Set problem
Count the lines in the following data that contain the string "bord", with uppercase and lowercase letters treated as distinct. Reply with the number alone.

Task inputs
START
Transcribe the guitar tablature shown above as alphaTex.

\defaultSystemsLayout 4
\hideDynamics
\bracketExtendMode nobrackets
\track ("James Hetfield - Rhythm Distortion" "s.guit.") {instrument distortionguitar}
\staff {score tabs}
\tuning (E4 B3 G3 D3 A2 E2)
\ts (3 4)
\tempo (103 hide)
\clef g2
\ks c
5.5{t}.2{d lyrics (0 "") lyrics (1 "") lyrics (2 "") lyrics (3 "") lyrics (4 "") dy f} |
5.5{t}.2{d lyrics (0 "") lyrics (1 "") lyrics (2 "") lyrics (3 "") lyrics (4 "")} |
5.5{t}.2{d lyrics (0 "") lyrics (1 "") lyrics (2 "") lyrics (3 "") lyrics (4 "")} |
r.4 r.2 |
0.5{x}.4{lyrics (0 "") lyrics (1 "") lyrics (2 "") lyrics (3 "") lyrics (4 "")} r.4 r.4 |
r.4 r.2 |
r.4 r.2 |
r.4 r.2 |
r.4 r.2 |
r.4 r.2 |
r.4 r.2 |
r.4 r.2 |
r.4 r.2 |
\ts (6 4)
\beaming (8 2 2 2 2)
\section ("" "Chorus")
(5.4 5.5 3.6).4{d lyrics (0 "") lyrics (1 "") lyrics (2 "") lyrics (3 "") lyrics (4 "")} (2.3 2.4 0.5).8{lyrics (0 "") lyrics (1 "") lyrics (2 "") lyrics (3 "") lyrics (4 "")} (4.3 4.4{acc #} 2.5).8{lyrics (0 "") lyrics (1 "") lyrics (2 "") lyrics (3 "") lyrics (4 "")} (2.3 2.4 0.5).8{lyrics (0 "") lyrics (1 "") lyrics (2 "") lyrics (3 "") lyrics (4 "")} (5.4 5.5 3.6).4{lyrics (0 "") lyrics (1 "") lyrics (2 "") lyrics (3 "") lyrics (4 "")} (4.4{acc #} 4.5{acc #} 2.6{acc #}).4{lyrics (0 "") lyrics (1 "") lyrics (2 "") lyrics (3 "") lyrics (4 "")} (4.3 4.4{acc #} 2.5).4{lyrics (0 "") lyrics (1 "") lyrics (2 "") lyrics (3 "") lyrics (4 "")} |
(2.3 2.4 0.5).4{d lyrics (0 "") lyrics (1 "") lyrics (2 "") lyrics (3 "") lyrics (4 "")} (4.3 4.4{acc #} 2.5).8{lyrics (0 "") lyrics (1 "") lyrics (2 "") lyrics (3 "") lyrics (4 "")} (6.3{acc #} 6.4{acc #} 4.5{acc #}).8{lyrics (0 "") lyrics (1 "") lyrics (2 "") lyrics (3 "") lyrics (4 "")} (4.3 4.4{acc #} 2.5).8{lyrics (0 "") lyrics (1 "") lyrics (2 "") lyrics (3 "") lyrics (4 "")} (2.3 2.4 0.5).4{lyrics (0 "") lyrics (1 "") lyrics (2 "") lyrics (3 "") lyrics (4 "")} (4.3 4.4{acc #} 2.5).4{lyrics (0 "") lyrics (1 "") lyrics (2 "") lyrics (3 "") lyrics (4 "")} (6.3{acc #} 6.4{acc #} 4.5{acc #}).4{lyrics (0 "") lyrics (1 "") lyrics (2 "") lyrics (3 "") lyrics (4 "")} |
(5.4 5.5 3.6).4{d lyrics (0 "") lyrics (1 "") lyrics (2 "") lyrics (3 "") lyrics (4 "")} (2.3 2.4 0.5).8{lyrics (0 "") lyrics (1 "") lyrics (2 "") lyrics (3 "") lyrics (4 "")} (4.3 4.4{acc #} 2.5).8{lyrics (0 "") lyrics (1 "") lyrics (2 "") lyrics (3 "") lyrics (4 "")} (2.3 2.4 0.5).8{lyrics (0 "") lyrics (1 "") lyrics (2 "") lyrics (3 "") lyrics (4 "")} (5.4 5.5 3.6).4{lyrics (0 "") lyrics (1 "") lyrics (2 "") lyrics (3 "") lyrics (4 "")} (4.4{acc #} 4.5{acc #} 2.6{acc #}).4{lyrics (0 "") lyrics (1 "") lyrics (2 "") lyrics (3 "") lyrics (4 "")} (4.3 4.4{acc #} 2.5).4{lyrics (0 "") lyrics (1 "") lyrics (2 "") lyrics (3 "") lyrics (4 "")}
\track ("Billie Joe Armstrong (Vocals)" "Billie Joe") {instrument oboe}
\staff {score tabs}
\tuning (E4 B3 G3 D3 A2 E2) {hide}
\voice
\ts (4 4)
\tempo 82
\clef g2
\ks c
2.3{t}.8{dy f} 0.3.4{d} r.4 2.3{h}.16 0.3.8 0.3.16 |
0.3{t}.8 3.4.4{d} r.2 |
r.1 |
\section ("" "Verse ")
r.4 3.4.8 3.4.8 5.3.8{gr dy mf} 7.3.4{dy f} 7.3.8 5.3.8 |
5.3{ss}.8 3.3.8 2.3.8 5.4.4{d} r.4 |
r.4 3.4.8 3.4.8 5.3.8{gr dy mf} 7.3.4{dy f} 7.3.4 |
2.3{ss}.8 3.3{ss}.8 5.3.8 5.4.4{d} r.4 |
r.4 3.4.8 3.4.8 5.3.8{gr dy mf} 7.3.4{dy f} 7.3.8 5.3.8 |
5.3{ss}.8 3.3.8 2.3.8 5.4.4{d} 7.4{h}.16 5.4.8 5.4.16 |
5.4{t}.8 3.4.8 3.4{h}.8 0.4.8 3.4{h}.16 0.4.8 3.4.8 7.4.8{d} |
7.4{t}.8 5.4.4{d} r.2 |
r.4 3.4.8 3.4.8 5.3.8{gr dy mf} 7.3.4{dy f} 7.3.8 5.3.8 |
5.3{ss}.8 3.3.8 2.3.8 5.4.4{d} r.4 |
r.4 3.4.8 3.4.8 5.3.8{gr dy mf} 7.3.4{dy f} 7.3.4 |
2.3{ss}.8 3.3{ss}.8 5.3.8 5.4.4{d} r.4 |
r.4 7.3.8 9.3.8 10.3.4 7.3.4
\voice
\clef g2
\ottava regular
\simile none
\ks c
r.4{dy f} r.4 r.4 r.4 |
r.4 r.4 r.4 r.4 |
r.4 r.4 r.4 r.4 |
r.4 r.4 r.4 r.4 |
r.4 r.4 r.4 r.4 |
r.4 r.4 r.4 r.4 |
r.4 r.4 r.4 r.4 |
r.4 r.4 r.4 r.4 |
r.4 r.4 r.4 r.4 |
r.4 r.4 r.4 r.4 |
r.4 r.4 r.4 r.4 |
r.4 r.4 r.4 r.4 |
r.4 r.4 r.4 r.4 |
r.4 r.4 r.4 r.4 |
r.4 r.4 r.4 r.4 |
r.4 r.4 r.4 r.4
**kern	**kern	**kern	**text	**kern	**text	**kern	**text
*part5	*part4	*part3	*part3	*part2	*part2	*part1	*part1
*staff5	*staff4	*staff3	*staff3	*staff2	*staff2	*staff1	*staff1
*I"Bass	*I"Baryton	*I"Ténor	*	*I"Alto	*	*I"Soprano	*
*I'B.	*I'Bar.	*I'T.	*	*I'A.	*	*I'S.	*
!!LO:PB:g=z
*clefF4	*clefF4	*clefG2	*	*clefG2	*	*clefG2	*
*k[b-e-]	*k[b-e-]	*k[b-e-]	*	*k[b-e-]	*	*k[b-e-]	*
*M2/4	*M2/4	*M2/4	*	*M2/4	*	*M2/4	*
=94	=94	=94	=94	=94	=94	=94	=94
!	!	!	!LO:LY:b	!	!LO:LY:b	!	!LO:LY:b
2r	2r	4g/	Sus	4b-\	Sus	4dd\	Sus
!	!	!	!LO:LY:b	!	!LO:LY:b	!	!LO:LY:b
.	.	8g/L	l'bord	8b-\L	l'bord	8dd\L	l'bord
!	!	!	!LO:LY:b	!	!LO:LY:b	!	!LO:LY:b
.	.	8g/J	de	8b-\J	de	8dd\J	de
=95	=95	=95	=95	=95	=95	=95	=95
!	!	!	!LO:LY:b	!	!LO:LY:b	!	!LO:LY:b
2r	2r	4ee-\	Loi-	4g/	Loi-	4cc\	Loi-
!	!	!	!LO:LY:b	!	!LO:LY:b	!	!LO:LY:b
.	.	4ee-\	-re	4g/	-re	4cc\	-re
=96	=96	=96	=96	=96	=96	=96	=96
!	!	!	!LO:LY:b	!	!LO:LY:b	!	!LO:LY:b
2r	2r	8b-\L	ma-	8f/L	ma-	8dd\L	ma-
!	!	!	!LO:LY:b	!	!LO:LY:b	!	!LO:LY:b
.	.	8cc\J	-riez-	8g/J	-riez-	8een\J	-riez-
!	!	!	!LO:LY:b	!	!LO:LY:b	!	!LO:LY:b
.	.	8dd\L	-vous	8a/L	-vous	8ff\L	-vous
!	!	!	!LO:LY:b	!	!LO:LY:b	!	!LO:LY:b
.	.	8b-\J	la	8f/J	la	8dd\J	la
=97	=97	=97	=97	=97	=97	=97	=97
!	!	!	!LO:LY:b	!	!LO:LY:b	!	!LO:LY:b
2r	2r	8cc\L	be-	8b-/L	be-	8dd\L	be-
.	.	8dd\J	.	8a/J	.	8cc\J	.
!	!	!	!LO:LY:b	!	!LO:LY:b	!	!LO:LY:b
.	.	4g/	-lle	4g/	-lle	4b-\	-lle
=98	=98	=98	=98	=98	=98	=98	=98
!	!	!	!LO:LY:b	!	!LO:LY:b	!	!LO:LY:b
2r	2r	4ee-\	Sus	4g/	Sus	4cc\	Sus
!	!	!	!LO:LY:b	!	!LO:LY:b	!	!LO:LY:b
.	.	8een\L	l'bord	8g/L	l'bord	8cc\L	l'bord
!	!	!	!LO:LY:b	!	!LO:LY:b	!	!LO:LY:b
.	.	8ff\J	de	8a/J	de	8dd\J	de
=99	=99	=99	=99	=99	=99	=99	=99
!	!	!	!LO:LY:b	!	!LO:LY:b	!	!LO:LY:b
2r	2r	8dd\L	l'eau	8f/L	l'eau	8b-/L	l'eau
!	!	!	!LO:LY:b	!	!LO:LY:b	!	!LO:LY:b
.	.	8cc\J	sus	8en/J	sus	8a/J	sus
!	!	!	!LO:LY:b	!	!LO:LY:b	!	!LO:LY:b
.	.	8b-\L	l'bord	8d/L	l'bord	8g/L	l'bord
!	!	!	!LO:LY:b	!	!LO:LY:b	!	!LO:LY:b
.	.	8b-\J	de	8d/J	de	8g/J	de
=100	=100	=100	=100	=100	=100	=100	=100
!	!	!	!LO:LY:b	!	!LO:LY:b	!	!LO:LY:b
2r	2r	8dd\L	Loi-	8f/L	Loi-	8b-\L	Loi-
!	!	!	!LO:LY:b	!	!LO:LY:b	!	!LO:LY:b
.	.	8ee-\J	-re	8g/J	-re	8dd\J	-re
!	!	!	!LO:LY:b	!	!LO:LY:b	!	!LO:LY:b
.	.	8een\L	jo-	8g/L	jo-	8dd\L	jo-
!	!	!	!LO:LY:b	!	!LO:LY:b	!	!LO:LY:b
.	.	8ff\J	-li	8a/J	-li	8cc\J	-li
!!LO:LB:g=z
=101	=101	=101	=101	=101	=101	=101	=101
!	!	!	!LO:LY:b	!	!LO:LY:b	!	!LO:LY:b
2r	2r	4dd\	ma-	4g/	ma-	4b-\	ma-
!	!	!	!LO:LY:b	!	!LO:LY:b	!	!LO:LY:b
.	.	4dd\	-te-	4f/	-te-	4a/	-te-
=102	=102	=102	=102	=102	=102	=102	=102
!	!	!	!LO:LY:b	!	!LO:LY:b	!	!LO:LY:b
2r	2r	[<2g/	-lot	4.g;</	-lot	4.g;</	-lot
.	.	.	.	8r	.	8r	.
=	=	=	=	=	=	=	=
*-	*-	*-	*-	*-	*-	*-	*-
END
Completed exercise
3